To build a Data Warehouse, you need a toolbox filled with different pieces to complete the picture: tools for copying data, transforming it, orchestrating jobs, and more. It is technically possible to create the tools yourself, especially if you are in a big corporation and want to control every aspect of the technology. However, in most of the cases, it is impractical. You do not have enough resources to own the technology. Thus, developing a Data Warehouse solution usually means picking the available tools and services and making them work together.

The real challenge is choosing the right tools. Beware of your enemies, the shiny marketing promises. The person who writes those buzzwords may not be the one who writes the code. Sometimes I don’t understand what they wrote, and I think they don’t understand what they wrote either. These tools are very expensive. It is important to avoid overkill. Focus on what your business really needs, not just what sounds cool. We are not going to use the most popular or the most expensive tools; we are going to find the right fit for our specific needs.

Start small, Grow big

Your investors do not have infinite patience. They want to see progress and value. Building something small but functional is far better than promising a grand project that never finish. By starting small, you can quickly deliver value and gather feedback from users.

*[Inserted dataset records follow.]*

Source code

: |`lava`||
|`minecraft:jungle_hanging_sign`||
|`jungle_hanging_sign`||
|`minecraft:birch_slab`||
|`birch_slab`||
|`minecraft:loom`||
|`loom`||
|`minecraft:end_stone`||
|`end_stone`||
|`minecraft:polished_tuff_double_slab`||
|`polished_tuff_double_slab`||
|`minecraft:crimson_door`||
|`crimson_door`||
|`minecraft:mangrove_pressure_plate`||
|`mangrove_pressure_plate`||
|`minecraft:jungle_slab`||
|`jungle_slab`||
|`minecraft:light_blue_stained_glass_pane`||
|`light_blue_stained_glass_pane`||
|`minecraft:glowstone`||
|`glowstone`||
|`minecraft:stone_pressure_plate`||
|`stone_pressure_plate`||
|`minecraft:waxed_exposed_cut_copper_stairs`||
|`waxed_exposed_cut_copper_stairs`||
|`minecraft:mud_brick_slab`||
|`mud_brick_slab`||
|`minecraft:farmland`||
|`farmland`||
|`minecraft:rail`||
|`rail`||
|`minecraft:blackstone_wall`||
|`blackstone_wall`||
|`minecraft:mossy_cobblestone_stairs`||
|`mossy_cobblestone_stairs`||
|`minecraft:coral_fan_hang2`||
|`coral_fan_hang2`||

With limited resources, we can not get everything done at once. It is important to prioritize. What matters most to your business? What will deliver the biggest impact to your customers? Concentrate on delivering those core features first. You can break the project into phases, which is a good practice. Each phase focuses on specific business requirements, data sources, or user groups. And you can gradually expand the capabilities of the Data Warehouse.

Engage users

A Data Warehouse is not just a technical marvel. It is a tool for your business. To ensure it delivers maximum value, you need to involve your users from the very beginning.

Imagine building a house without consulting the people who will live in it. People can still live in it, but they never feel it is their home. By involving them early and often, you will gain valuable insight into their needs, expectations, and challenges.

How can you engage your users?

Involve them in the planning phase: Understand their data needs, pain points, and desired outcomes.
Provide regular updates: Keep them informed about project progress and involve them in decision-making.
Offer training and support: Equip users with the skills to effectively use the Data Warehouse.
Gather feedback: Encourage users to share their thoughts and suggestions for improvement.

Remember that if you can not engage your users, any slightly higher number in their reports will quickly become your problem. If you can engage them and make them feel like they are part of the project, then any issue will become everyone’s problem.

Conclusion

Building a successful Data Warehouse is a challenging journey that requires careful planning, execution, and continuous improvement. It all starts with a deep understanding of the business requirements to ensure that every decision is aligned with the organization’s goals. Start small, iterate often, and always keep the user at the center of your efforts. A successful Data Warehouse is a collaboration between the engineering team and the business. By working together, you can create a solution that truly delivers value.